Looked After Children


Policy statement.

              Early years Settings are committed to providing quality provision based on equality of opportunity for all children and their families. All staff are committed to doing all they can to enable ‘looked after’ children in their care to achieve and reach their full potential.

Definition of ‘Looked after Children’ (LAC): Children become ‘looked after’ if they have either been taken into care by the local authority, or have been accommodated by the local authority (a voluntary care arrangement). Most LAC will be living in foster homes, but a smaller number may be in a children’s home, living with a relative or even placed back home with their natural parent(s).

PWC Ltd recognise that children who are being looked after have often experienced traumatic situations; physical, emotional or sexual abuse or neglect. However, we also recognise that not all looked after children have experienced abuse and that there are a range of reasons for children to be taken in to the care of the local authority. Whatever the reason, a child’s separation from their home and family signifies a disruption in their lives that has impact on their emotional well-being.

Most local authorities do not place children under five with foster carers who work outside the home, however there are instances when this does occur or where the child has been placed with another family member who works. The Alliance maintains that it not appropriate for a looked after child who is under two years to be placed in a day care setting in addition to a foster placement.

In our Setting's, we place emphasis on promoting children’s right to be strong, resilient and listened to. Our policy and practice guidelines for looked after children are based on these two important concepts, attachment and resilience. The basis of this is to promote secure attachments in children’s lives as the basis for resilience. These aspects of well-being underpin the child’s responsiveness to learning and are the basis in developing positive dispositions for learning. For young children to get the most out of educational opportunities they need to be settled enough with their carer to be able to cope with further separation, a new environment and new expectations made upon them.


    * The term ‘looked after child’ denotes a child’s current legal status; this term is never used to categorise a child as standing out from others.

    * We do not refer to such a child using acronyms such as LAC.

    * We do not offer placements for babies and children under two years who are in care; we offer instead other services to enable a child to play and engage with other children where their carer stays with the child.

    * We offer places to two-year-old children in exceptional circumstances who are in care.
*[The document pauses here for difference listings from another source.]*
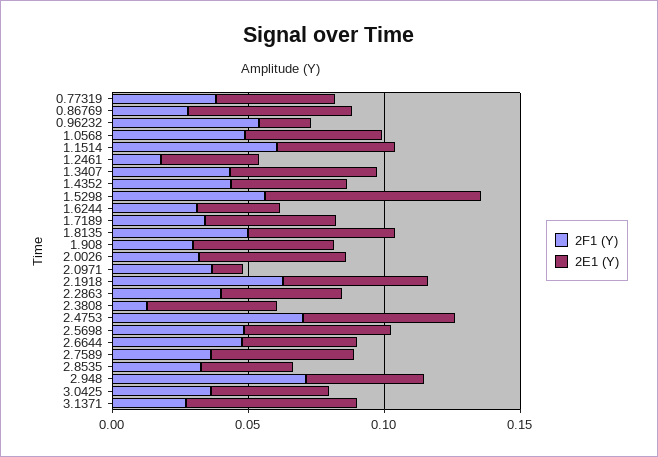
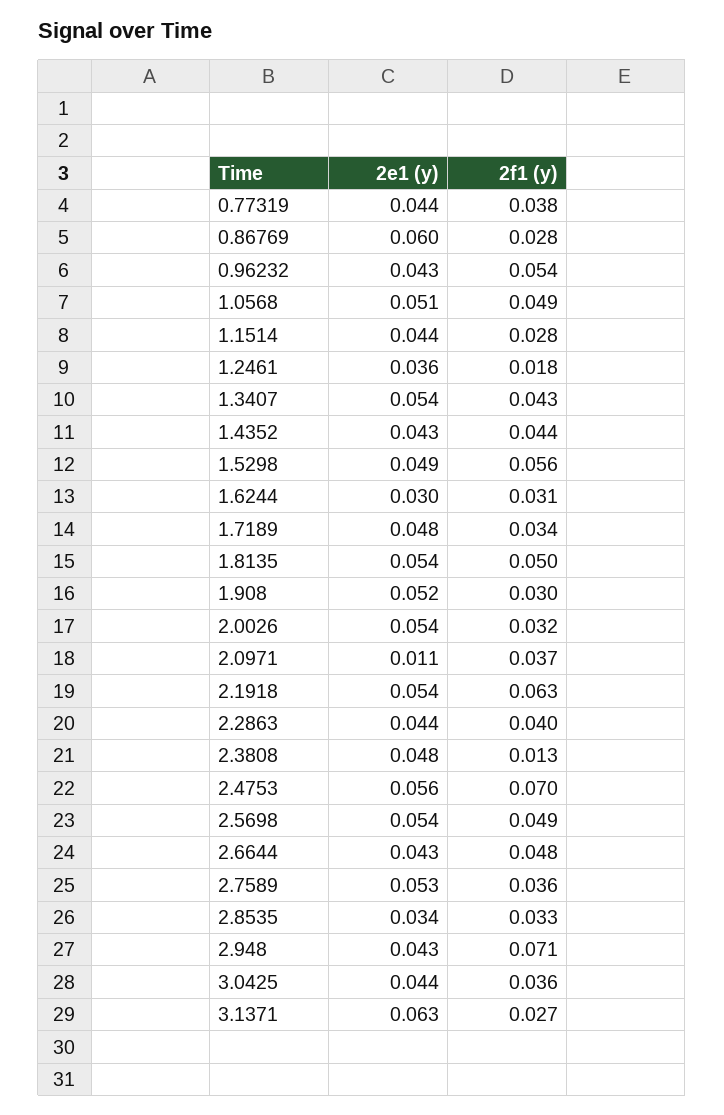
  {
    "2F1 (Y)": {
      "0.77319": 0.038,
      "0.86769": 0.028,
      "0.96232": 0.054,
      "1.0568": 0.049,
-     "1.1514": 0.06,
+     "1.1514": 0.028,
      "1.2461": 0.018,
      "1.3407": 0.043,
      "1.4352": 0.044,
      "1.5298": 0.056,
      "1.6244": 0.031,
      "1.7189": 0.034,
      "1.8135": 0.05,
      "1.908": 0.03,
      "2.0026": 0.032,
      "2.0971": 0.037,
      "2.1918": 0.063,
      "2.2863": 0.04,
      "2.3808": 0.013,
      "2.4753": 0.07,
      "2.5698": 0.049,
      "2.6644": 0.048,
      "2.7589": 0.036,
      "2.8535": 0.033,
      "2.948": 0.071,
      "3.0425": 0.036,
      "3.1371": 0.027
    },
    "2E1 (Y)": {
      "0.77319": 0.044,
      "0.86769": 0.06,
-     "0.96232": 0.02,
+     "0.96232": 0.043,
      "1.0568": 0.051,
      "1.1514": 0.044,
      "1.2461": 0.036,
      "1.3407": 0.054,
      "1.4352": 0.043,
-     "1.5298": 0.08,
+     "1.5298": 0.049,
      "1.6244": 0.03,
      "1.7189": 0.048,
      "1.8135": 0.054,
      "1.908": 0.052,
      "2.0026": 0.054,
      "2.0971": 0.011,
      "2.1918": 0.054,
      "2.2863": 0.044,
      "2.3808": 0.048,
      "2.4753": 0.056,
      "2.5698": 0.054,
      "2.6644": 0.043,
      "2.7589": 0.053,
      "2.8535": 0.034,
      "2.948": 0.043,
      "3.0425": 0.044,
      "3.1371": 0.063
    }
  }

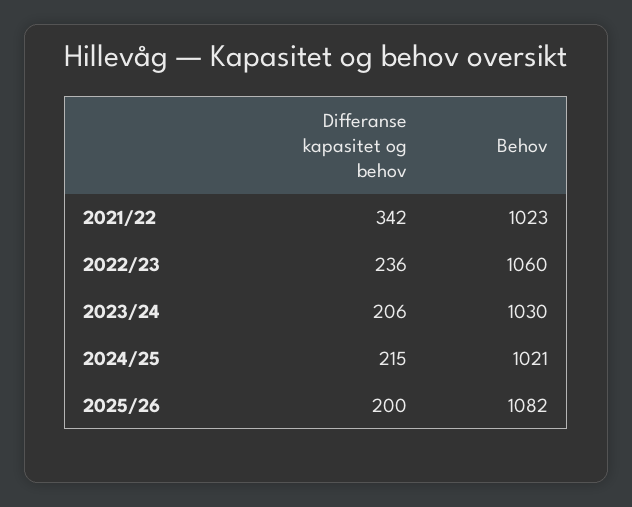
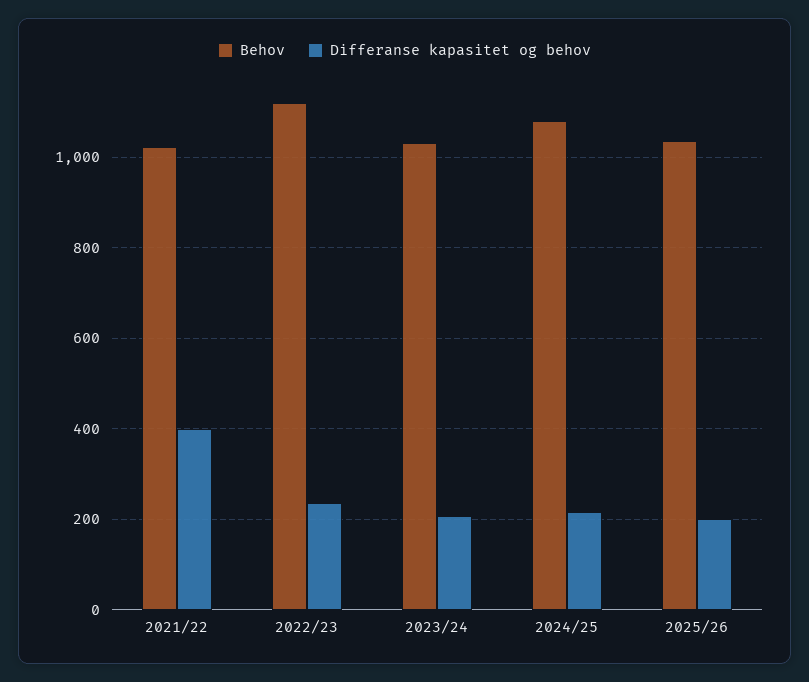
  {
    "Differanse kapasitet og behov": {
-     "2021/22": 342,
+     "2021/22": 400,
      "2022/23": 236,
      "2023/24": 206,
      "2024/25": 215,
      "2025/26": 200
    },
    "Behov": {
      "2021/22": 1023,
-     "2022/23": 1060,
+     "2022/23": 1120,
      "2023/24": 1030,
-     "2024/25": 1021,
+     "2024/25": 1080,
-     "2025/26": 1082
+     "2025/26": 1040
    }
  }

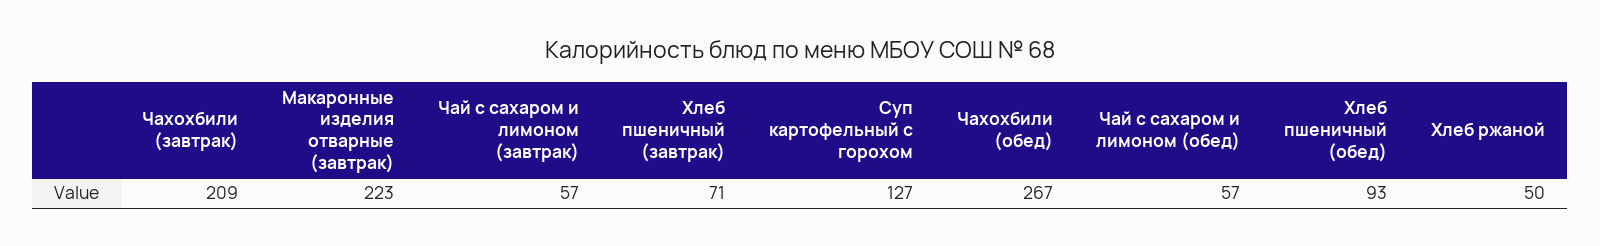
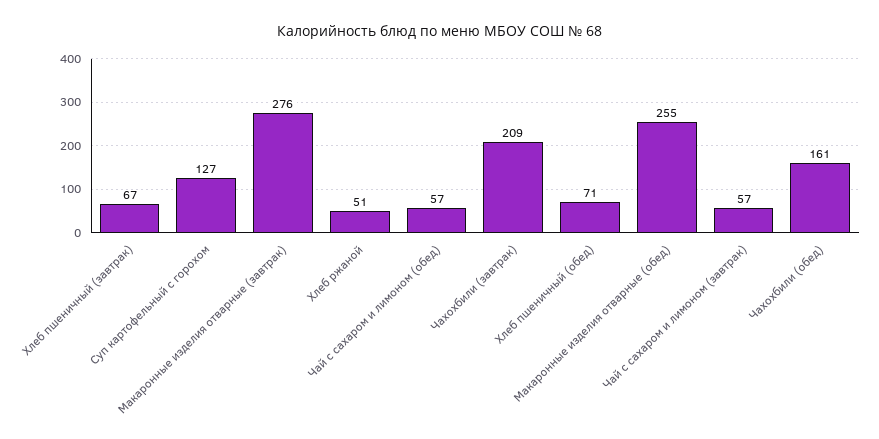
  {
    "Чахохбили (завтрак)": 209,
-   "Макаронные изделия отварные (завтрак)": 223,
+   "Макаронные изделия отварные (завтрак)": 276,
    "Чай с сахаром и лимоном (завтрак)": 57,
-   "Хлеб пшеничный (завтрак)": 71,
+   "Хлеб пшеничный (завтрак)": 67,
    "Суп картофельный с горохом": 127,
-   "Чахохбили (обед)": 267,
+   "Чахохбили (обед)": 161,
    "Чай с сахаром и лимоном (обед)": 57,
-   "Хлеб пшеничный (обед)": 93,
+   "Хлеб пшеничный (обед)": 71,
-   "Хлеб ржаной": 50
+   "Хлеб ржаной": 51,
+   "Макаронные изделия отварные (обед)": 255
  }

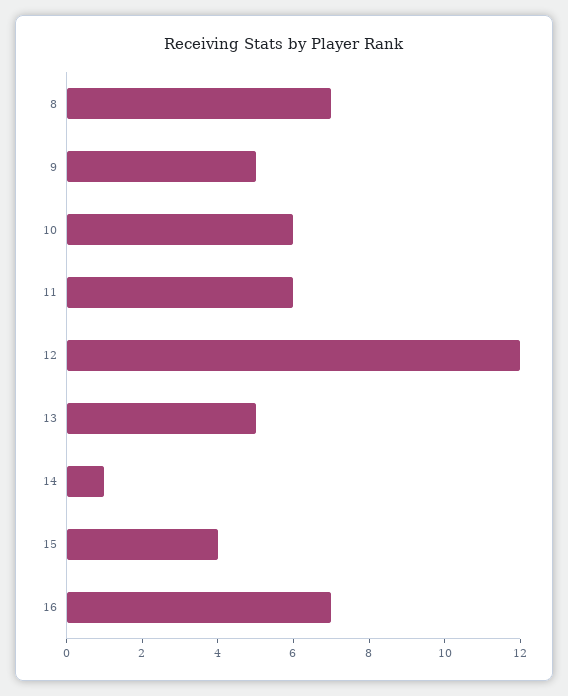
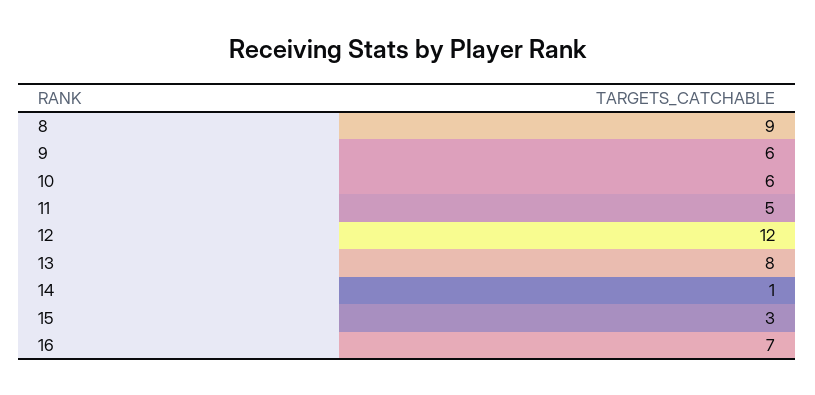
  {
-   "8": 7,
+   "8": 9,
-   "9": 5,
+   "9": 6,
    "10": 6,
-   "11": 6,
+   "11": 5,
    "12": 12,
-   "13": 5,
+   "13": 8,
    "14": 1,
-   "15": 4,
+   "15": 3,
    "16": 7
  }

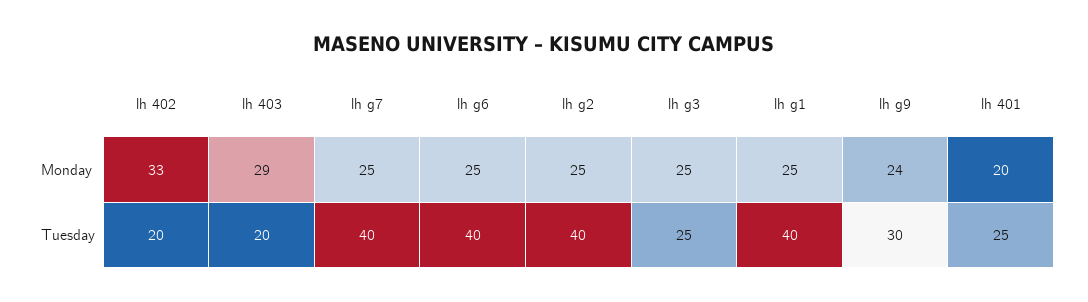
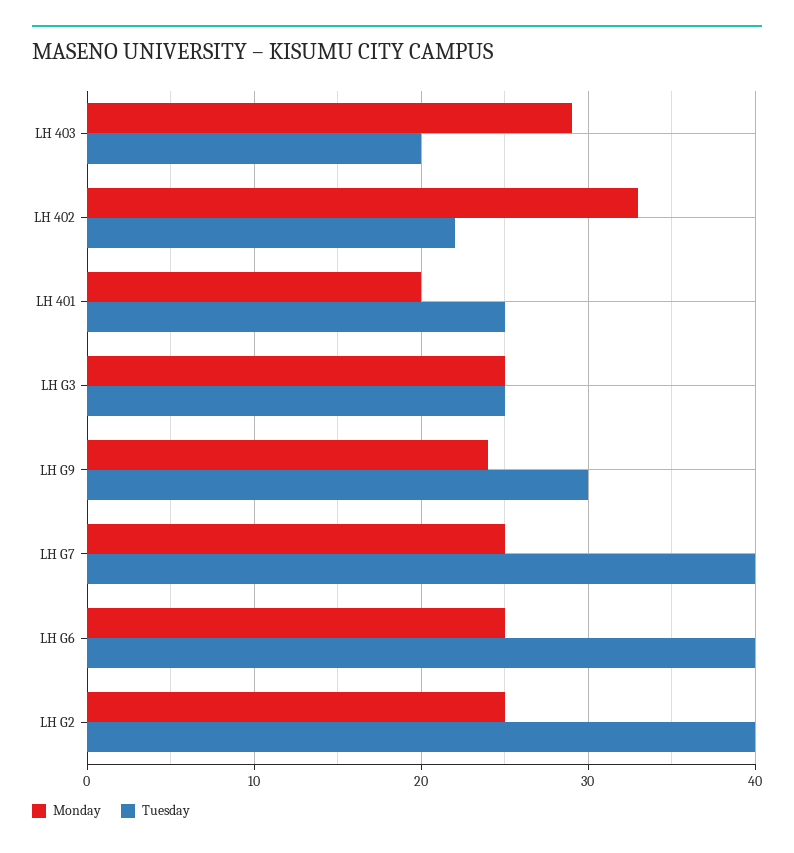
  {
    "Monday": {
      "lh 402": 33,
      "lh 403": 29,
      "lh g7": 25,
      "lh g6": 25,
      "lh g2": 25,
      "lh g3": 25,
-     "lh g1": 25,
      "lh g9": 24,
      "lh 401": 20
    },
    "Tuesday": {
-     "lh 402": 20,
+     "lh 402": 22,
      "lh 403": 20,
      "lh g7": 40,
      "lh g6": 40,
      "lh g2": 40,
      "lh g3": 25,
-     "lh g1": 40,
      "lh g9": 30,
      "lh 401": 25
    }
  }

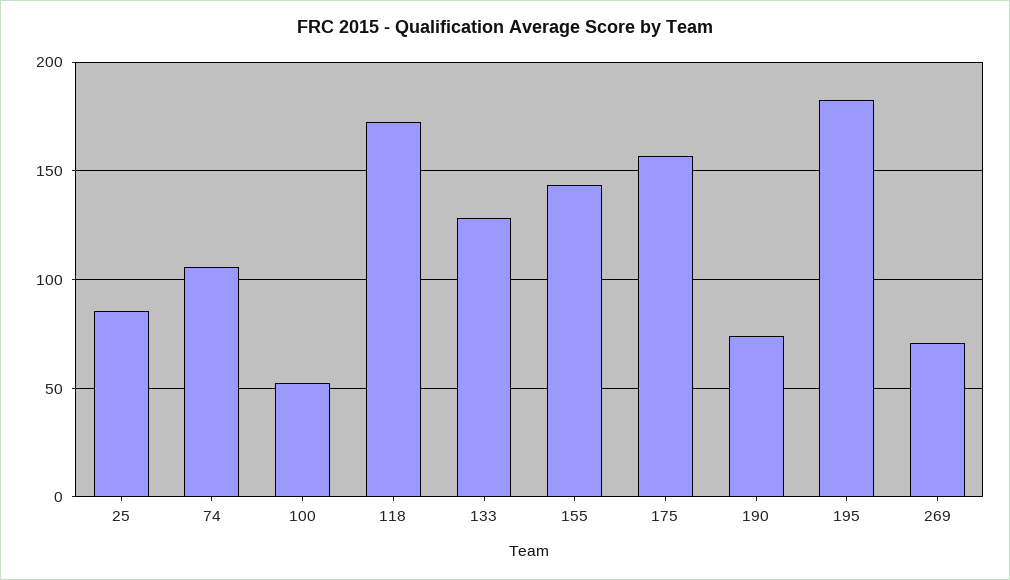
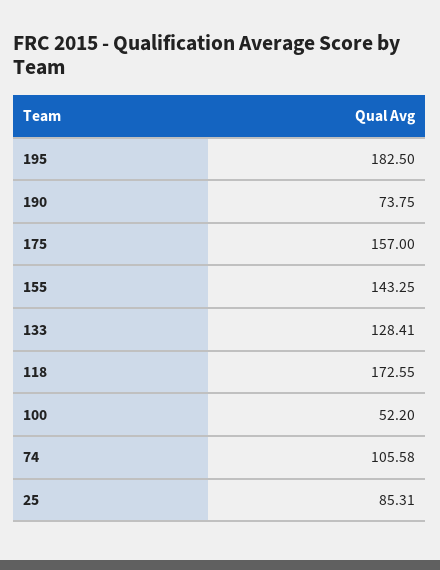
  {
    "25": 85.31,
    "74": 105.58,
    "100": 52.2,
    "118": 172.55,
    "133": 128.41,
    "155": 143.25,
    "175": 157,
    "190": 73.75,
-   "195": 182.5,
+   "195": 182.5
-   "269": 70
  }

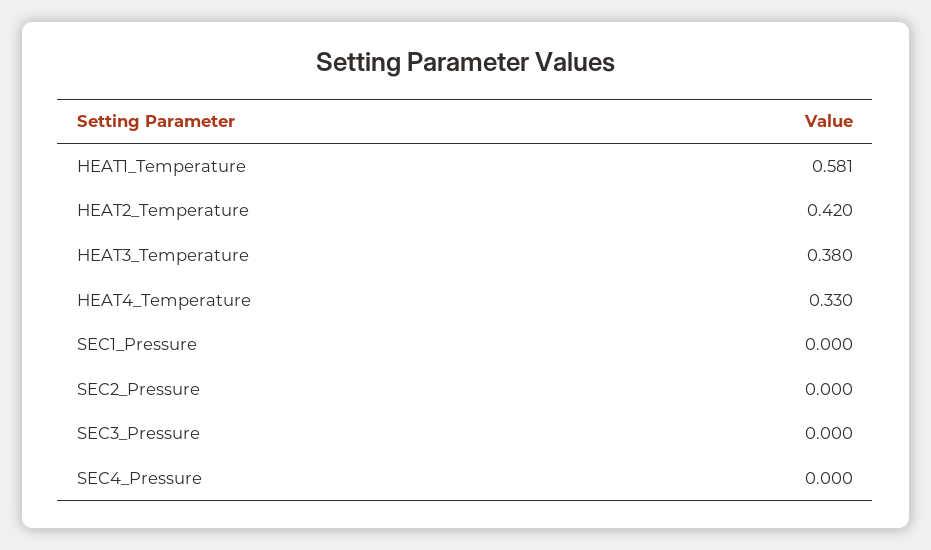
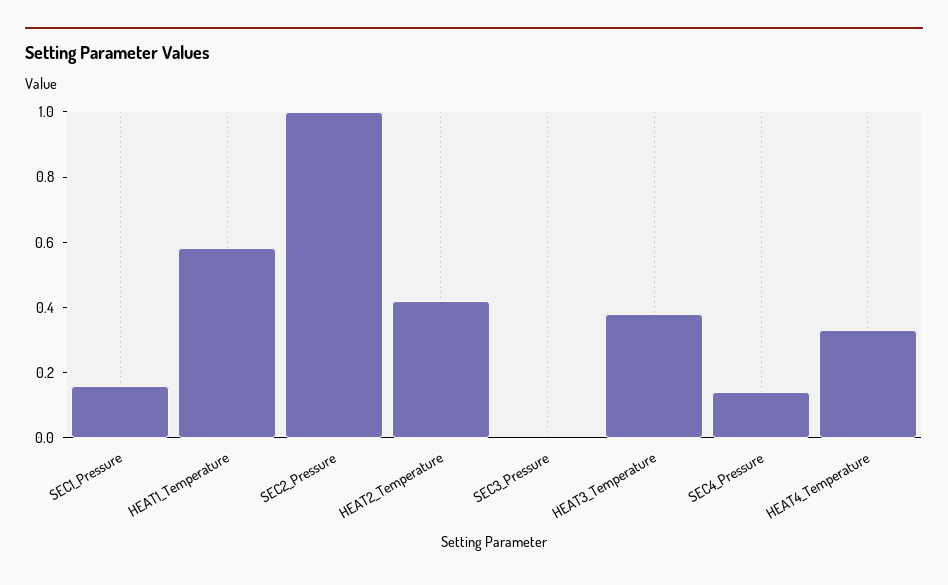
  {
    "HEAT1_Temperature": 0.581,
    "HEAT2_Temperature": 0.42,
    "HEAT3_Temperature": 0.38,
    "HEAT4_Temperature": 0.33,
-   "SEC1_Pressure": 0,
+   "SEC1_Pressure": 0.15,
-   "SEC2_Pressure": 0,
+   "SEC2_Pressure": 1,
    "SEC3_Pressure": 0,
-   "SEC4_Pressure": 0
+   "SEC4_Pressure": 0.15
  }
In such cases, the child should have been with the foster carer for at least two months and show signs of having formed a secure attachment to the carer and where the placement in the Setting will last a minimum of three months.

    * We offer places for funded three and four-year-olds who are in care to ensure they receive their entitlement to early education.

    * We expect that a child will have been with a foster carer for a minimum of one month and has formed a secure attachment to the carer.

    * We expect that the placement in the Setting will last a minimum of six weeks.

    * Where a child who normally attends our setting is taken into care and is cared for by a local foster carer we will continue to offer the placement for the child.